November 24, 2021 9:10 am
What would you recommend to fry onions in to make a gluten free “French Onion” topping for green bean casserole?
December 1, 2021 2:49 pm
Hi there. I am new to GF baking. Last my Christmas cookies were a total bust. (Ice Box cookies, shortbread, sugar cookies) It was embarrassing and an expensive waste of time. They all tasted like gf flour and stuck to the roof of the mouth. I mostly have all purpose gluten free flour (Bob’s Redmill in Blue Bag, Cup for Cup and a bit of Dove’s free from that I paid wayyy too much for). Do you have any tips to help. Could I use expandex for GF Shortbread cookies with cornstarch and Icing Sugar?
December 2, 2021 10:35 am
You could try the expandex idea, unfortunately we have not done any texting on gluten free cookies. Some great resources we use for gluten free baked goods is America’s Test Kitchen, or Chefsteps.

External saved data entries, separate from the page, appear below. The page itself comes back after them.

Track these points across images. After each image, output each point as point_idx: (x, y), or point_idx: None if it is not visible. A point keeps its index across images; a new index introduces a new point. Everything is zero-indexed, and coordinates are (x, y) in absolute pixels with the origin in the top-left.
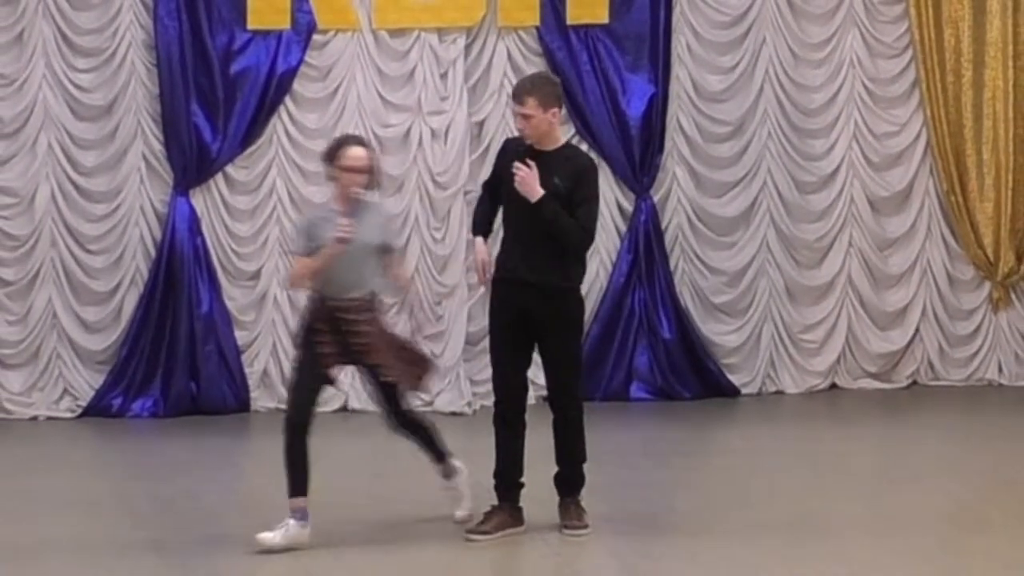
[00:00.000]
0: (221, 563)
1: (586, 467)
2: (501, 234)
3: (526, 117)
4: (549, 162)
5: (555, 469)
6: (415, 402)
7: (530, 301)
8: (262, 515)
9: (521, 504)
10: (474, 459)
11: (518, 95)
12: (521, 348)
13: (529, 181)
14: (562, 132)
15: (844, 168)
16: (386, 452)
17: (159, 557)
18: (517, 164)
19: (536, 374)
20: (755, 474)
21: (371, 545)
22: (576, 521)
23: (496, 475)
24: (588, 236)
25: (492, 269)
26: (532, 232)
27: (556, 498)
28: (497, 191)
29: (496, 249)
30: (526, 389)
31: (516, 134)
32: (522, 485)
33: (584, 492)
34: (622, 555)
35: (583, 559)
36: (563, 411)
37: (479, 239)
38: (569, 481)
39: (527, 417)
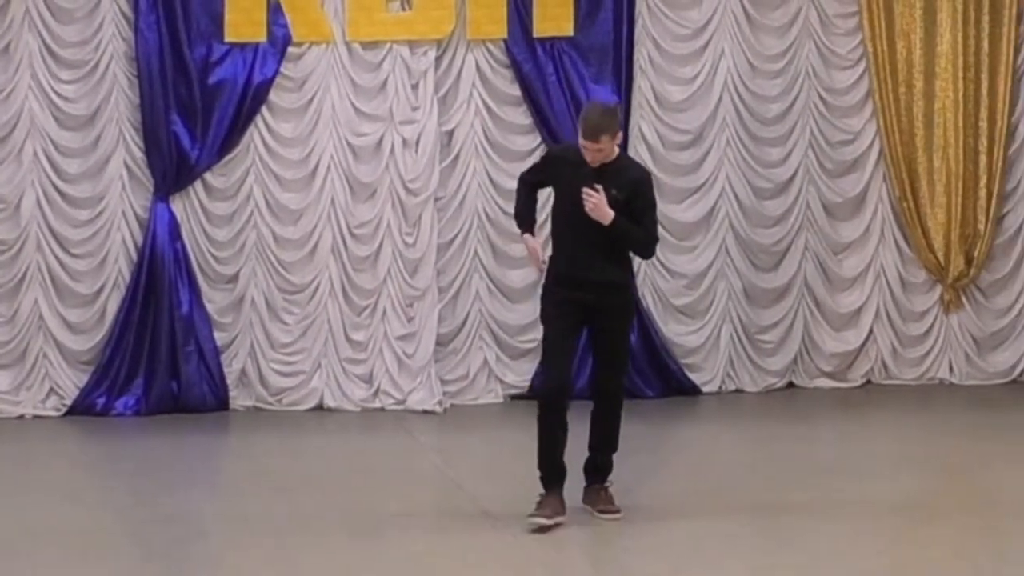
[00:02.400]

We like where your heads at, and will look into developing our own gluten free cookie recipes in the future, stay tuned!
January 5, 2022 8:19 pm
There is a simple flour substitution for gluten free baking that is in the form of cookies/cakes/muffins. It is 2 cups superfine brown rice flour**, 2/3 cups potato starch (NOT flour), 1/3 cup tapioca starch/flour. When baking substitute this for your regular flour and add 1/2 tsp xanthan gum per cup of flour used. The dough is a little more delicate for roll out cookies but does beautifully in just about everything else. I have been baking gluten free for many years and this recipe beats out pretty much any pre-made mix you can buy!
(authentic foods is the only one that sells this but I have found Anthony’s brown rice flour is a good substitute. Authentic foods also does sell this exact blend its called “GF )
December 11, 2021 10:07 am
My kid loves Trader Joe’s GF pumpkin bagels, but the are only in stores from halloween till about xmas. I checked the ingredient list, and it contains some pumpkin puree and pectin. If I want to experiment with your GF bagel recipe, how would i measure the extra ingredients? I was thinking of 2 TB pumpkin puree (decrease water by 2 TB?) and 1 tsp pectin? Any ideas would be much appreciated.
December 13, 2021 10:23 am
The 2 Tablespoon substitution sounds like a good starting point. We would suggest diluting the puree into the remaining water before adding it to the gluten free flour to ensure an even mixture. You can experiment with our recipe and if you feel it needs more stability you can add pectin at about 1% of the total weight of the gluten free flour.